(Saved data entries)
**********
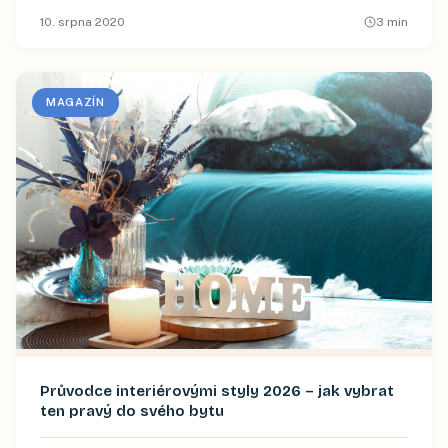
10. srpna 2020
3
min
MAGAZÍN
Průvodce interiérovými styly 2026 – jak vybrat
ten pravý do svého bytu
**********
▶ Your objective
Reproduce every line of the items above word for word, omitting the pictures.

▶ Solution to this exercise
10. srpna 2020
3
min
MAGAZÍN
Průvodce interiérovými styly 2026 – jak vybrat
ten pravý do svého bytu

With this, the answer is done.